Two House committees and the Senate Judiciary Committee approved renewal of the entire law with only a few cosmetic changes. The full House is voting this week on renewing the law. The Senate will follow soon. With the London bombings causing lawmakers once again to rush more than reason, and President Bush using the headlines as a lobbying tactic ("As we saw in London, the terrorists are still active and they are still plotting to take innocent life," he told a crowd in Baltimore on Thursday), renewal of the Patriot Act is all but certain. But it wasn't the silver bullet the Bush administration portrayed it to be over the last four years, nor will it be so in its present form over the next four, or 10, or however many years Congress is willing to let the Patriot Act's name mask its unAmerican deeds.

Opposition to the act has focused on one particular section -- more than a dozen provisions under Section 215 of the law -- that give law enforcement such police-state powers as warrantless searches, authority to spy on foreigners as well as Americans if even a hint of terrorist activity is suspected, authority to tap phone and Internet connections secretly (at least for a while), authority to sneak into individuals' banking records, bookstore purchases, library borrowing histories and other generally innocuous activities. In spite of the threat of terrorism, those provisions should never have made it into the law. They're overly permissive and their chilling effect on civil liberties is out of proportion with their alleged capability to help prevent further terrorist attacks. They're law enforcement's fishnet, and privacy and freedom are part of the catch.
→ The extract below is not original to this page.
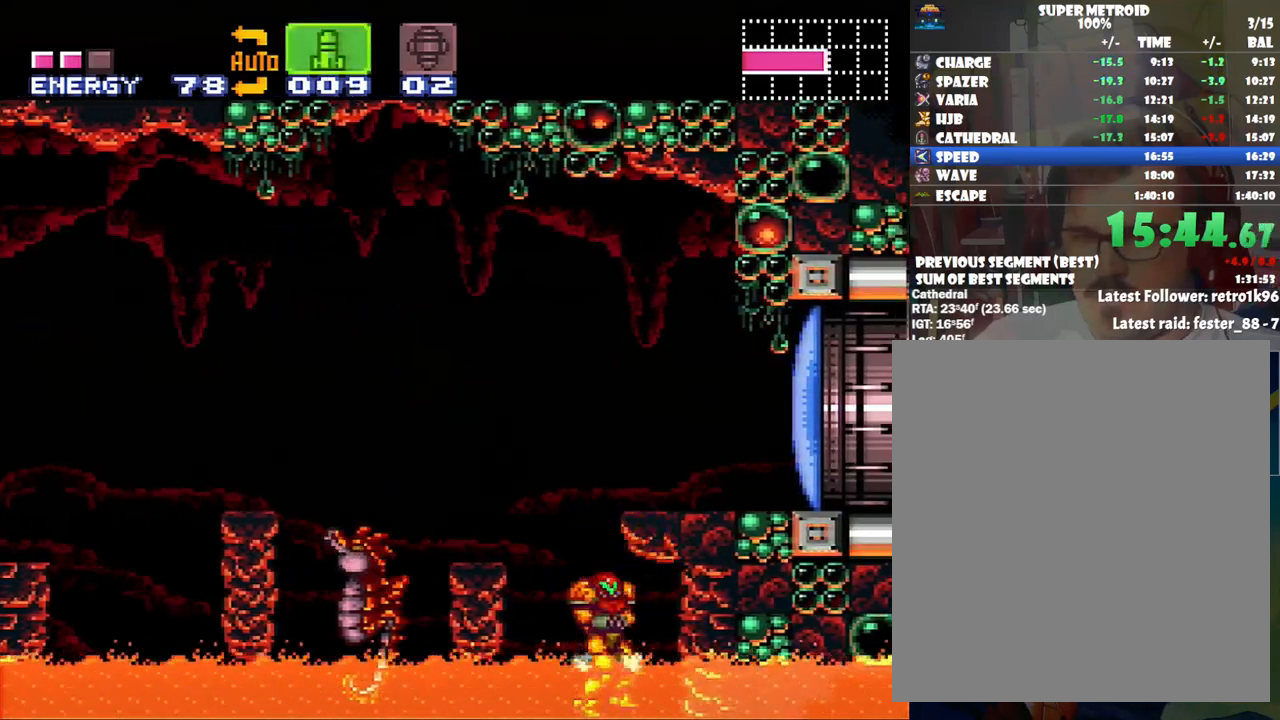
{"buttons": ["B", "DPAD_RIGHT"], "events": [[133, "B", "down"], [233, "DPAD_LEFT", "up"], [383, "DPAD_RIGHT", "down"]]}
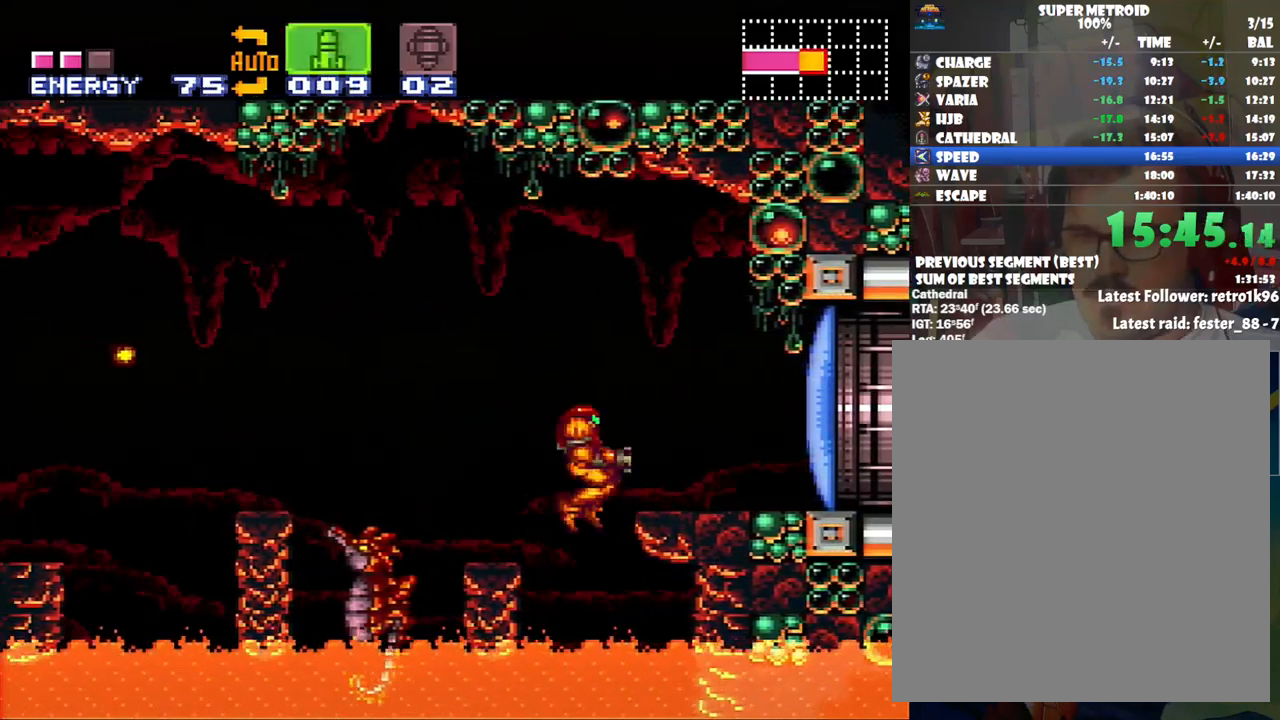
{"buttons": [], "events": [[133, "DPAD_RIGHT", "up"], [250, "B", "up"], [250, "SELECT", "down"], [350, "Y", "down"], [383, "SELECT", "up"], [450, "Y", "up"]]}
The provisions under Section 215 were set to expire in December. The House never debated whether those provisions ought to expire, but to what extent they should be made permanent, and possibly made more expansive. The Senate has a companion bill, for example, that gives the FBI more powers to seize individuals' private records without a judge's authorization or the approval of a grand jury. The version of the Patriot Act that made it to the House for a final vote would make the law permanent almost in its entirety.

In addition to Section 215, there are several other onerous sections of the law, such as the government's authority to force disclosure of educational records, to blur the lines between domestic law enforcement and spying, to define "material support for terrorism" so expansively as to potentially make a fiery dissenter's Web page fit the definition of "expert advice" to terrorists, and -- not least -- to severely restrict the dissemination of public information in the name of national security: Information-sharing among law enforcement and public safety agencies is intensified, information-sharing with the public is restricted.

Not surprisingly, the law has been used to go after suspected drug- traffickers, white collar criminals, child pornographers, money launderers unrelated to terrorism and corrupt officials. Its misuses cannot be documented systematically because a measure of secrecy is built into many of its provisions.

The government has yet to produce hard evidence showing the cause-and- effect benefits of the Patriot Act. On this score as in so many issues relating to Bush's various battles, Congress is AWOL.